AIM OF THE TASK
Copy the stretch from the start of the data through the line containing "пользователей комфортного режима работы в", including that line. Leave the pictures out.

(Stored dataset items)
=====
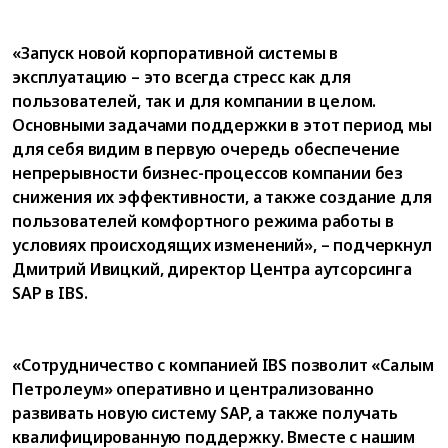
«Запуск новой корпоративной системы в
эксплуатацию – это всегда стресс как для
пользователей, так и для компании в целом.
Основными задачами поддержки в этот период мы
для себя видим в первую очередь обеспечение
непрерывности бизнес-процессов компании без
снижения их эффективности, а также создание для
пользователей комфортного режима работы в
условиях происходящих изменений», – подчеркнул
Дмитрий Ивицкий, директор Центра аутсорсинга
SAP в IBS.
«Сотрудничество с компанией IBS позволит «Салым
Петролеум» оперативно и централизованно
развивать новую систему SAP, а также получать
квалифицированную поддержку. Вместе с нашим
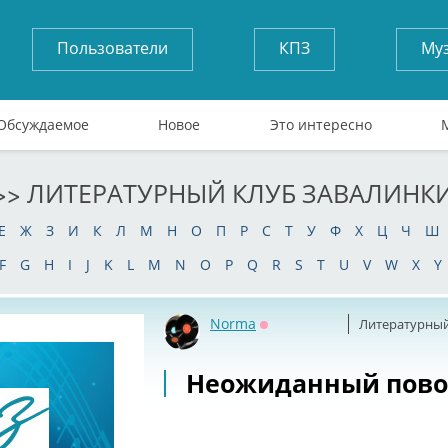
Пользователи
КПЗ
Му
Обсуждаемое
Новое
Это интересно
>> ЛИТЕРАТУРНЫЙ КЛУБ ЗАВАЛИНК
Е
Ж
З
И
К
Л
М
Н
О
П
Р
С
Т
У
Ф
Х
Ц
Ч
Ш
F
G
H
I
J
K
L
M
N
O
P
Q
R
S
T
U
V
W
X
Y
Norma
Литературный
Оффлайн
Неожиданный пово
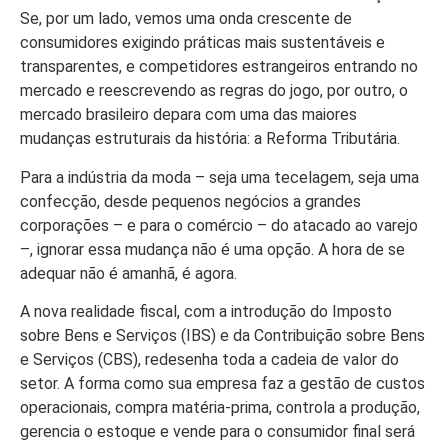
Se, por um lado, vemos uma onda crescente de
consumidores exigindo práticas mais sustentáveis e
transparentes, e competidores estrangeiros entrando no
mercado e reescrevendo as regras do jogo, por outro, o
mercado brasileiro depara com uma das maiores
mudanças estruturais da história: a Reforma Tributária.
Para a indústria da moda – seja uma tecelagem, seja uma
confecção, desde pequenos negócios a grandes
corporações – e para o comércio – do atacado ao varejo
–, ignorar essa mudança não é uma opção. A hora de se
adequar não é amanhã, é agora.
A nova realidade fiscal, com a introdução do Imposto
sobre Bens e Serviços (IBS) e da Contribuição sobre Bens
e Serviços (CBS), redesenha toda a cadeia de valor do
setor. A forma como sua empresa faz a gestão de custos
operacionais, compra matéria-prima, controla a produção,
gerencia o estoque e vende para o consumidor final será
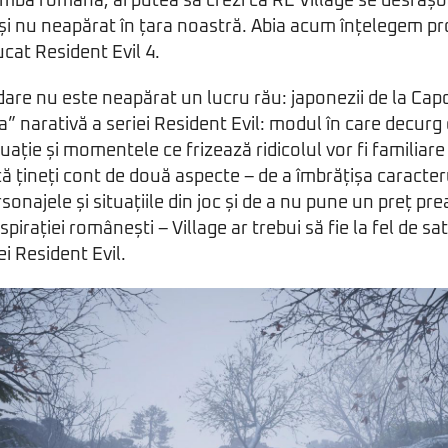
imba română, ai putea să crezi că RE Village se desfășoa
 și nu neapărat în țara noastră. Abia acum înțelegem pro
ucat Resident Evil 4.
are nu este neapărat un lucru rău: japonezii de la Cap
” narativă a seriei Resident Evil: modul în care decur
tuație și momentele ce frizează ridicolul vor fi familiare 
ă țineți cont de două aspecte – de a îmbrățișa caracteru
sonajele și situațiile din joc și de a nu pune un preț pr
spirației românești – Village ar trebui să fie la fel de 
iei Resident Evil.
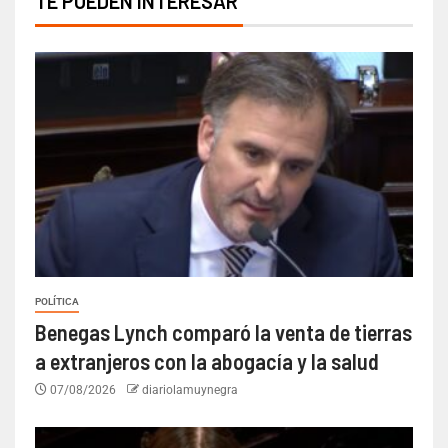
TE PUEDEN INTERESAR
POLÍTICA
Benegas Lynch comparó la venta de tierras
a extranjeros con la abogacía y la salud
07/08/2026
diariolamuynegra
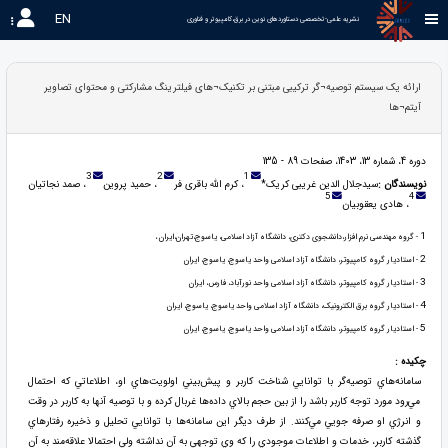
EN
نشریه علمی-تخصصی دستاوردهای نوین در برق،کامپیوتر و فناوری 
ارائه یک سیستم توصیه¬گر ترکیبی مبتنی بر تکنیک¬های فیلترینگ مشارکتی و محتوای تصاویر
آیتم¬ها
دوره 4، شماره 13، 1403، صفحات 89 - 135
3
2
1
نویسندگان :
سیدجلال الدین غریبی کریک*
، کرم الله باقری فر
، حمید پروین
، صمد نجاتیان
5
4
، هادی یعقوبیان
1
- گروه مهندسی نرم افزار،دانشجوی دکتری، دانشگاه آزاد اسلامی، یاسوج،تهران،ایران ،
2
- استادیار گروه کامپیوتر، دانشگاه آزاد اسلامی واحد یاسوج، یاسوج، ایران
3
- استادیار گروه کامپیوتر، دانشگاه آزاد اسلامی واحد نورآباد، فارس، ایران
4
- استادیار گروه برق الکترونیک، دانشگاه آزاد اسلامی واحد یاسوج، یاسوج، ایران
5
- استادیار گروه کامپیوتر، دانشگاه آزاد اسلامی واحد یاسوج، یاسوج، ایران
چکیده :
سامانه‌هاي توصيه‌گر با توانايي شناخت كاربر و پيش‌بيني اولويت‌هاي او‌، اطلاعاتي كه احتمال
مي‌رود مورد توجه كاربر باشد را از بين حجم بالاي داده‌ها غربال كرده و با توصيه آنها به كاربر در وقت
و انرژي او صرفه جويي مي‌كنند. از طرف ديگر اين سامانه‌ها با توانايي تحليل و ذخيره رفتارهاي
گذشته كاربر، خدمات و اطلاعات موجودي را كه وي توجهي به آن نداشته ولي احتمالا علاقه‌مند به آن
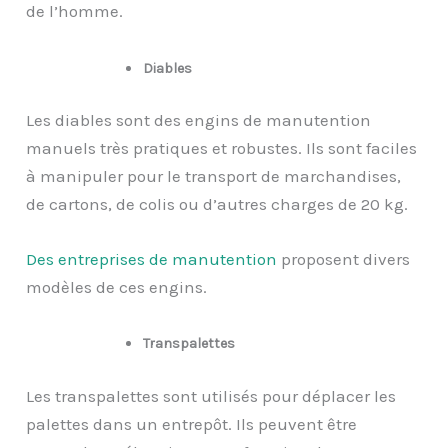
de l’homme.
Diables
Les diables sont des engins de manutention
manuels très pratiques et robustes. Ils sont faciles
à manipuler pour le transport de marchandises,
de cartons, de colis ou d’autres charges de 20 kg.
Des entreprises de manutention
proposent divers
modèles de ces engins.
Transpalettes
Les transpalettes sont utilisés pour déplacer les
palettes dans un entrepôt. Ils peuvent être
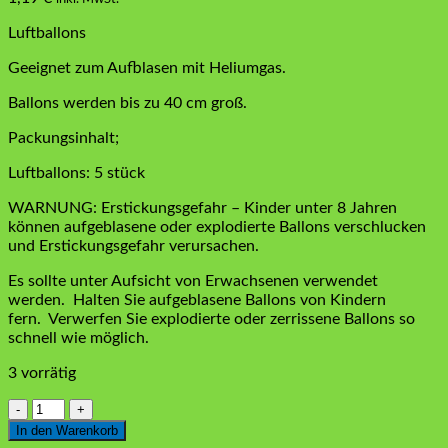
Luftballons
Geeignet zum Aufblasen mit Heliumgas.
Ballons werden bis zu 40 cm groß.
Packungsinhalt;
Luftballons: 5 stück
WARNUNG: Erstickungsgefahr – Kinder unter 8 Jahren
können aufgeblasene oder explodierte Ballons verschlucken
und Erstickungsgefahr verursachen.
Es sollte unter Aufsicht von Erwachsenen verwendet
werden.
Halten Sie aufgeblasene Ballons von Kindern
fern.
Verwerfen Sie explodierte oder zerrissene Ballons so
schnell wie möglich.
3 vorrätig
Macaron
Ballons
In den Warenkorb
Gelb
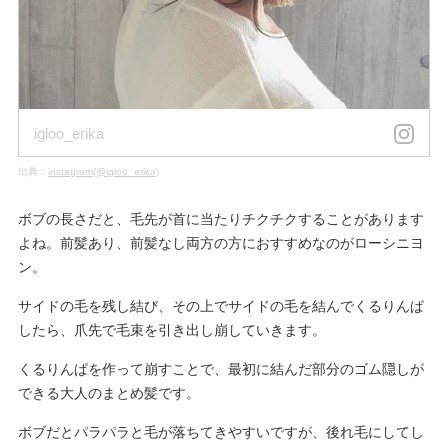
igloo_erika
出典：
instagram(@igloo_erika)
ボブの長さだと、毛先が首に当たりチクチクすることがあります
よね。前髪あり、前髪なし両方の方におすすめなのがローシニヨ
ン。
サイドの毛を残し結び、その上でサイドの毛を結んでくるりんぱ
したら、爪先で毛束を引き出し崩していきます。
くるりんぱを作って崩すことで、最初に結んだ部分のゴム隠しが
できる大人のまとめ髪です。
ボブだとパラパラと毛が落ちてきやすいですが、後れ毛にしてし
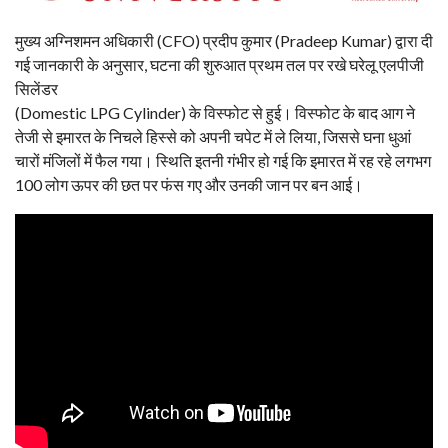
मुख्य अग्निशमन अधिकारी (CFO) प्रदीप कुमार (Pradeep Kumar) द्वारा दी
गई जानकारी के अनुसार, घटना की शुरुआत प्रथम तल पर रखे घरेलू एलपीजी
सिलेंडर
(Domestic LPG Cylinder) के विस्फोट से हुई। विस्फोट के बाद आग ने
तेजी से इमारत के निचले हिस्से को अपनी चपेट में ले लिया, जिससे घना धुआं
चारों मंजिलों में फैल गया। स्थिति इतनी गंभीर हो गई कि इमारत में रह रहे लगभग
100 लोग ऊपर की छत पर फंस गए और उनकी जान पर बन आई।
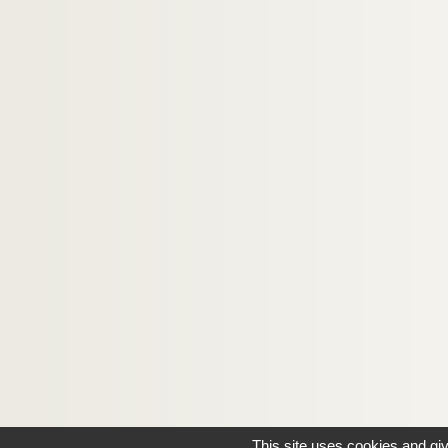
This site uses cookies and gi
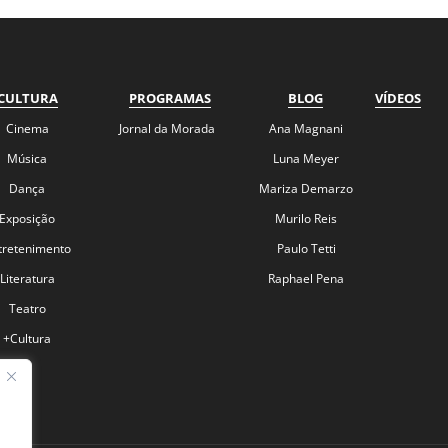
CULTURA
PROGRAMAS
BLOG
VÍDEOS
Cinema
Jornal da Morada
Ana Magnani
Música
Luna Meyer
Dança
Mariza Demarzo
Exposição
Murilo Reis
tretenimento
Paulo Tetti
Literatura
Raphael Pena
Teatro
+Cultura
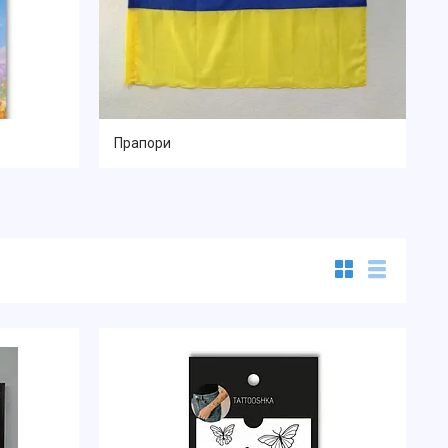
Прапори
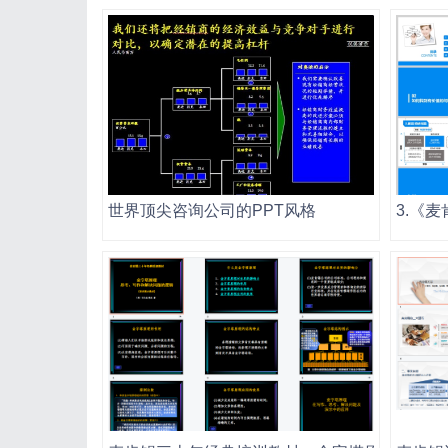
世界顶尖咨询公司的PPT风格
3.《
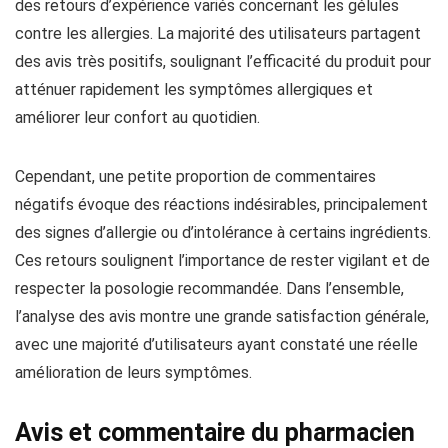
des retours d’expérience variés concernant les gélules
contre les allergies. La majorité des utilisateurs partagent
des avis très positifs, soulignant l’efficacité du produit pour
atténuer rapidement les symptômes allergiques et
améliorer leur confort au quotidien.
Cependant, une petite proportion de commentaires
négatifs évoque des réactions indésirables, principalement
des signes d’allergie ou d’intolérance à certains ingrédients.
Ces retours soulignent l’importance de rester vigilant et de
respecter la posologie recommandée. Dans l’ensemble,
l’analyse des avis montre une grande satisfaction générale,
avec une majorité d’utilisateurs ayant constaté une réelle
amélioration de leurs symptômes.
Avis et commentaire du pharmacien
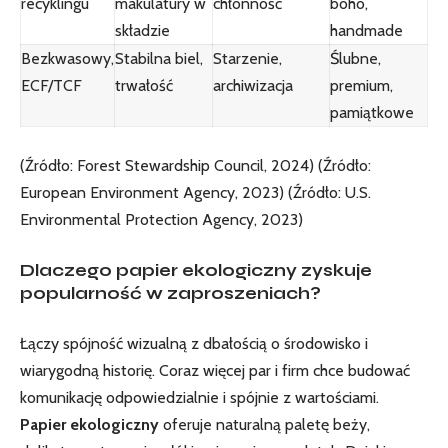
recyklingu
makulatury w
chłonność
boho,
składzie
handmade
Bezkwasowy,
Stabilna biel,
Starzenie,
Ślubne,
ECF/TCF
trwałość
archiwizacja
premium,
pamiątkowe
(Źródło: Forest Stewardship Council, 2024) (Źródło:
European Environment Agency, 2023) (Źródło: U.S.
Environmental Protection Agency, 2023)
Dlaczego papier ekologiczny zyskuje
popularność w zaproszeniach?
Łączy spójność wizualną z dbałością o środowisko i
wiarygodną historię. Coraz więcej par i firm chce budować
komunikację odpowiedzialnie i spójnie z wartościami.
Papier ekologiczny
oferuje naturalną paletę beży,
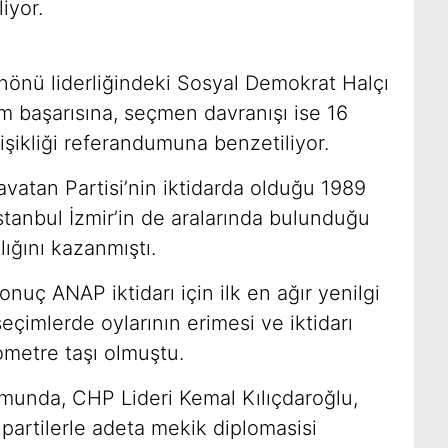
iyor.
İnönü liderliğindeki Sosyal Demokrat Halçı
im başarısına, seçmen davranışı ise 16
şikliği referandumuna benzetiliyor.
avatan Partisi’nin iktidarda olduğu 1989
stanbul İzmir’in de aralarında bulunduğu
ığını kazanmıştı.
nuç ANAP iktidarı için ilk en ağır yenilgi
çimlerde oylarının erimesi ve iktidarı
ometre taşı olmuştu.
munda, CHP Lideri Kemal Kılıçdaroğlu,
partilerle adeta mekik diplomasisi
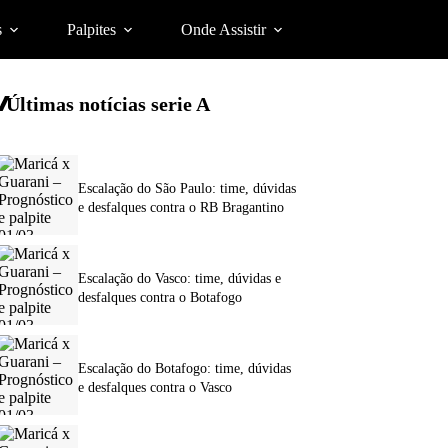
s
Palpites
Onde Assistir
Últimas notícias
serie A
Escalação do São Paulo: time, dúvidas
e desfalques contra o RB Bragantino
Escalação do Vasco: time, dúvidas e
desfalques contra o Botafogo
Escalação do Botafogo: time, dúvidas
e desfalques contra o Vasco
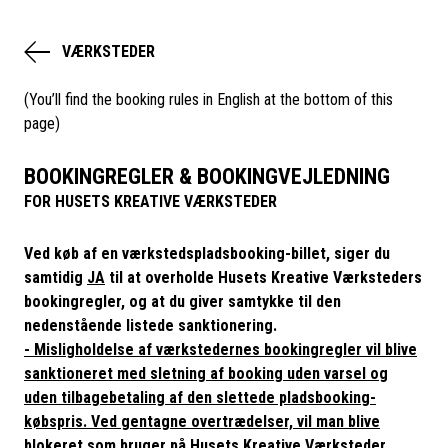
VÆRKSTEDER
(You’ll find the booking rules in English at the bottom of this
page)
BOOKINGREGLER & BOOKINGVEJLEDNING
FOR HUSETS KREATIVE VÆRKSTEDER
Ved køb af en værkstedspladsbooking-billet, siger du
samtidig
JA
til at overholde Husets Kreative Værksteders
bookingregler, og at du giver samtykke til den
nedenstående listede sanktionering.
- Misligholdelse af værkstedernes bookingregler vil blive
sanktioneret med sletning af booking uden varsel og
uden tilbagebetaling af den slettede pladsbooking-
købspris.
Ved gentagne overtrædelser, vil man blive
blokeret som bruger på Husets Kreative Værksteder.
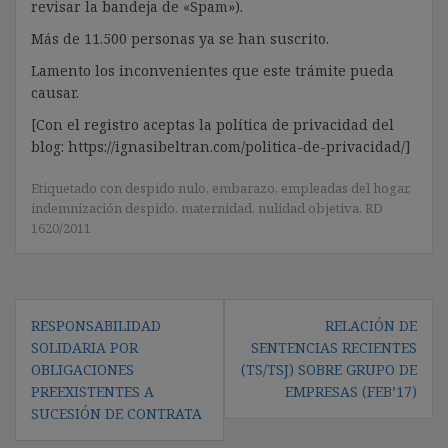
revisar la bandeja de «Spam»).
Más de 11.500 personas ya se han suscrito.
Lamento los inconvenientes que este trámite pueda
causar.
[Con el registro aceptas la política de privacidad del
blog: https://ignasibeltran.com/politica-de-privacidad/]
Etiquetado con
despido nulo
,
embarazo
,
empleadas del hogar
,
indemnización despido
,
maternidad
,
nulidad objetiva
,
RD
1620/2011
Navegación
RESPONSABILIDAD
RELACIÓN DE
de
SOLIDARIA POR
SENTENCIAS RECIENTES
entradas
OBLIGACIONES
(TS/TSJ) SOBRE GRUPO DE
PREEXISTENTES A
EMPRESAS (FEB’17)
SUCESIÓN DE CONTRATA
=====
ANSWER TO THIS PROBLEM
«Запуск новой корпоративной системы в
эксплуатацию – это всегда стресс как для
пользователей, так и для компании в целом.
Основными задачами поддержки в этот период мы
для себя видим в первую очередь обеспечение
непрерывности бизнес-процессов компании без
снижения их эффективности, а также создание для
пользователей комфортного режима работы в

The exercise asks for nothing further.